_GOALS_.
[A] Please answer these questions from the forum thread on Turgon's messengers below:
(i) How many ships did Círdan build at Turgon's bidding?
(ii) In memory of what was Gondolin built, according to the post beginning "I do not think that Turgon thought"?
(iii) In the post saying Ulmo "could not of himself give the aid", who is the only one able to command the host of the West?
[B] From the forum thread on Turgon's messengers below, output word for word the part that opens with the words containing "He knew that" and closes with "Turgon (Apr 25, 2002)".

***** SOURCE TEXT

# Turgon's Messengers



## Ancalagon (Apr 25, 2002)

> . At the bidding of Turgon Círdan built seven swift ships, and they sailed out into the West; but no tidings of them came ever back to Balar, save of one, and the last. The mariners of that ship toiled long in the sea, and returning at last in despair they foundered in a great storm within sight of the coasts of Middle-earth; but one of them was saved by Ulmo from the wrath of Ossë, and the waves bore him up, and cast him ashore in Nevrast. His name was Voronwë; and he was one of those that Turgon sent forth as messengers from Gondolin.



What exactly had Turgon in mind when he sent these seven ships out into the west? Was he seeking aid from the Valar, or from those who had remained after the exile? What hope did he feel lay in the west?

If this was the case and he was seeking help, why then did he refuse to listen to the words of Ulmo, spoken through Tuor; 


> 'Love not too well the work of thy hands and the devices of thy heart; and remember that the true hope of the Noldor lieth in the West, and cometh from the Sea.'



Surely there was no point in sending these ships out, if he had already become proud and confident of the secrecy and might of Gondolin? Did Turgon condemn his people to death by his decision, even though Ulmo had offered him reprieve, sanctuary and support from the Valar?


----------



## Gothmog (Apr 25, 2002)

I do not think that Turgon thought that Gondolin could long stand hidden. When Tuor came to the Hidden City Turgon knew that the doom spoken before was not far away.

I think that he hoped to have the Valar to come to the aid of the Noldor before his city fell. He did not want to give up the city that he had caused to be built in memory of Elven Tirion. Proud he had become and he loved Gondolin so he wanted the best of both, the help of the Valar and the City of his Heart.

To try to gain this impossible aim he sent his messengers into the West to persuade the Valar to come before the time was right for the war of the forces of the West against the Dark Power of the North. And for this reason the messengers of Turgon were either turned back and drowned or caught on the Enchanted Isles.


----------



## Ancalagon (Apr 25, 2002)

Ok, so when Ulmo finally spoke through Tuor, why did he not take his opportunity to seek tha Valars assistance as Ulmo had offered. It wasn't that long after he sent 7 ships of his people to their deaths for the very same thing!


----------



## Gothmog (Apr 25, 2002)

He knew that Ulmo could not of himself give the aid that Turgon needed and wanted, it was only Manwe who could command the host of the West, and lesser help would accomlish little or nothing. It was Manwe who was the Highest of the Valar and without Manwe's say, Ulmo could do little more than he had already done. Therefore, Turgon sent his messengers to attempt to plead directly with Manwe and the rest of the Valar in the Ring of Doom to have the Noldor given forgivness and succor in their time of need.


----------



## Turgon (Apr 25, 2002)

**********
***** RECORDS SHOWN

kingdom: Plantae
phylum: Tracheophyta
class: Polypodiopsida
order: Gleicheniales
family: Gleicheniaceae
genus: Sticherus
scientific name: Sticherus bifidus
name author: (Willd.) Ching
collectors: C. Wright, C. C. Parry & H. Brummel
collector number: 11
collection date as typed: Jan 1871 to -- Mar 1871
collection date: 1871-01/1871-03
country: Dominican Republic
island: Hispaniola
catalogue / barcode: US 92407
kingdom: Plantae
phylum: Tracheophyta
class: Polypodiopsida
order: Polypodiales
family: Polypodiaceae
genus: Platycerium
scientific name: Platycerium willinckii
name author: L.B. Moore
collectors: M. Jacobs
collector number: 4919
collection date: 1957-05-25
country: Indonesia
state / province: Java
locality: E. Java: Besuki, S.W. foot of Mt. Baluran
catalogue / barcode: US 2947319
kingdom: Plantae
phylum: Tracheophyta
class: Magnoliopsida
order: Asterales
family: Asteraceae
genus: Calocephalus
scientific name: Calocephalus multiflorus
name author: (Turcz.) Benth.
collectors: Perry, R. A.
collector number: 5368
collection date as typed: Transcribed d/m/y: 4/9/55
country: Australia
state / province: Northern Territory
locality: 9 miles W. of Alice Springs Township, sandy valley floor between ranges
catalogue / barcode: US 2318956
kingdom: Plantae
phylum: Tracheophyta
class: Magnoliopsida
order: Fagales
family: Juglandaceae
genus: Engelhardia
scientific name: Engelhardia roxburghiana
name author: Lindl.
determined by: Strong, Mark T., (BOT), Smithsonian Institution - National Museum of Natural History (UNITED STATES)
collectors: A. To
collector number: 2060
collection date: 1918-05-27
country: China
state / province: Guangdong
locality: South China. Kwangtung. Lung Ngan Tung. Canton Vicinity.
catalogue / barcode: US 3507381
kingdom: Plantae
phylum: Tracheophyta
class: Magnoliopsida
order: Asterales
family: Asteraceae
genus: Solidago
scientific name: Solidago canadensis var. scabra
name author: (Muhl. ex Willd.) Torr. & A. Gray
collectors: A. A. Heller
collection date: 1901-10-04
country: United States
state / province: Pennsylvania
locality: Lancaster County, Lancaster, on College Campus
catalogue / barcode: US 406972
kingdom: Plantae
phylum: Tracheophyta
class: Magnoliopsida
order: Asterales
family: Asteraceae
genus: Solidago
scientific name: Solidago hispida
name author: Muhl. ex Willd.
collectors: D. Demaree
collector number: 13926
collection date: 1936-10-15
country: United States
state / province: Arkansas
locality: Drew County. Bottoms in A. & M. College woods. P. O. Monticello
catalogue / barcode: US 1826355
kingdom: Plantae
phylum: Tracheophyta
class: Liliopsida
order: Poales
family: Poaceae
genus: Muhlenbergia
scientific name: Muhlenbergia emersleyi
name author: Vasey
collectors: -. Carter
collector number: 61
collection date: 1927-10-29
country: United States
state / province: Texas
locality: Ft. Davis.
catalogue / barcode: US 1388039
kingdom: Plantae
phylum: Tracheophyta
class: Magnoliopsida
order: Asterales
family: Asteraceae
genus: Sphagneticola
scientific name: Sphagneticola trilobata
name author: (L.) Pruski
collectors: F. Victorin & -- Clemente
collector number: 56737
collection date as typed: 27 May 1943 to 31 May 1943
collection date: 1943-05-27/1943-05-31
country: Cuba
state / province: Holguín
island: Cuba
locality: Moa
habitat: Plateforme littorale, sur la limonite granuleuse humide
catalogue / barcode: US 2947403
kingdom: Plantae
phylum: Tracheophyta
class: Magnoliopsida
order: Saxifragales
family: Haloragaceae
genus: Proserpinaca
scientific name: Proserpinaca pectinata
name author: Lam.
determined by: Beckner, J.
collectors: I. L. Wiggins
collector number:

**********

_FINAL RESULTS_.
[A]
(i) Seven.
(ii) Elven Tirion.
(iii) Manwe.

[B]
He knew that Ulmo could not of himself give the aid that Turgon needed and wanted, it was only Manwe who could command the host of the West, and lesser help would accomlish little or nothing. It was Manwe who was the Highest of the Valar and without Manwe's say, Ulmo could do little more than he had already done. Therefore, Turgon sent his messengers to attempt to plead directly with Manwe and the rest of the Valar in the Ring of Doom to have the Noldor given forgivness and succor in their time of need.


----------



## Turgon (Apr 25, 2002)